In 2021, the FBI received an anonymous tip about Barakat from a woman in Minnesota, who raised concerns about his large collection of firearms, his mental state and his alleged use of threatening language. She claimed that Barakat was "mentally unstable", knew him to use anti-LGBTQ and racial slurs, and was worried he would "become a mass shooter." This information was forwarded to the Fargo Police Department, who interviewed Barakat, but took no further action due to a lack of evidence regarding any illegal activity. In the interview, Barakat "denied any ill-intentions."

In 2022, Barakat was again interviewed by police following a fire in his apartment kitchen, when responding firefighters reported the large amount of firearms, ammunition and explosive materials in his home.
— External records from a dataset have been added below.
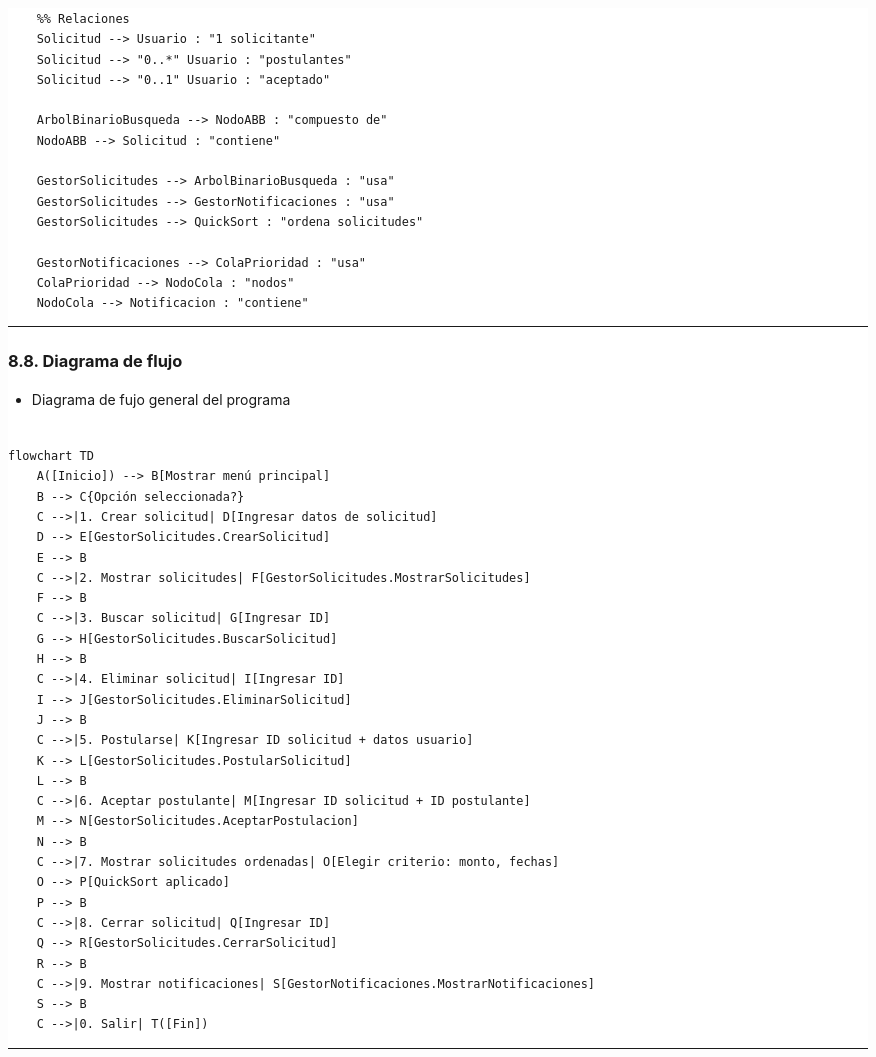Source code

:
 ```mermaid
    %% Relaciones
    Solicitud --> Usuario : "1 solicitante"
    Solicitud --> "0..*" Usuario : "postulantes"
    Solicitud --> "0..1" Usuario : "aceptado"

    ArbolBinarioBusqueda --> NodoABB : "compuesto de"
    NodoABB --> Solicitud : "contiene"

    GestorSolicitudes --> ArbolBinarioBusqueda : "usa"
    GestorSolicitudes --> GestorNotificaciones : "usa"
    GestorSolicitudes --> QuickSort : "ordena solicitudes"

    GestorNotificaciones --> ColaPrioridad : "usa"
    ColaPrioridad --> NodoCola : "nodos"
    NodoCola --> Notificacion : "contiene"
```


--- 

### 8.8. Diagrama de flujo

* Diagrama de fujo general del programa

```mermaid

flowchart TD
    A([Inicio]) --> B[Mostrar menú principal]
    B --> C{Opción seleccionada?}
    C -->|1. Crear solicitud| D[Ingresar datos de solicitud]
    D --> E[GestorSolicitudes.CrearSolicitud]
    E --> B
    C -->|2. Mostrar solicitudes| F[GestorSolicitudes.MostrarSolicitudes]
    F --> B
    C -->|3. Buscar solicitud| G[Ingresar ID]
    G --> H[GestorSolicitudes.BuscarSolicitud]
    H --> B
    C -->|4. Eliminar solicitud| I[Ingresar ID]
    I --> J[GestorSolicitudes.EliminarSolicitud]
    J --> B
    C -->|5. Postularse| K[Ingresar ID solicitud + datos usuario]
    K --> L[GestorSolicitudes.PostularSolicitud]
    L --> B
    C -->|6. Aceptar postulante| M[Ingresar ID solicitud + ID postulante]
    M --> N[GestorSolicitudes.AceptarPostulacion]
    N --> B
    C -->|7. Mostrar solicitudes ordenadas| O[Elegir criterio: monto, fechas]
    O --> P[QuickSort aplicado]
    P --> B
    C -->|8. Cerrar solicitud| Q[Ingresar ID]
    Q --> R[GestorSolicitudes.CerrarSolicitud]
    R --> B
    C -->|9. Mostrar notificaciones| S[GestorNotificaciones.MostrarNotificaciones]
    S --> B
    C -->|0. Salir| T([Fin])

```
---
Police found that all firearms were legally obtained and he was not prohibited from owning any of the items of concern, so no further action was taken.

In May, 2023, Barakat had an encounter with a Cass County deputy after he shot at explosive Tannerite targets at a Casselton firing range, which prompted concerned calls from neighbors who thought a "cannon" may have been being used due to the loud bangs. The range did not allow such targets, so Barakat was warned and was made to dump the explosive compounds, as federal law did not allow their transport after being mixed.

== Aftermath ==
In March, 2024, North Dakota Attorney General Drew Wrigley announced that he would ask the ATF to destroy the rifle used in the shooting, as well as Barakat's other weapons and ammunition.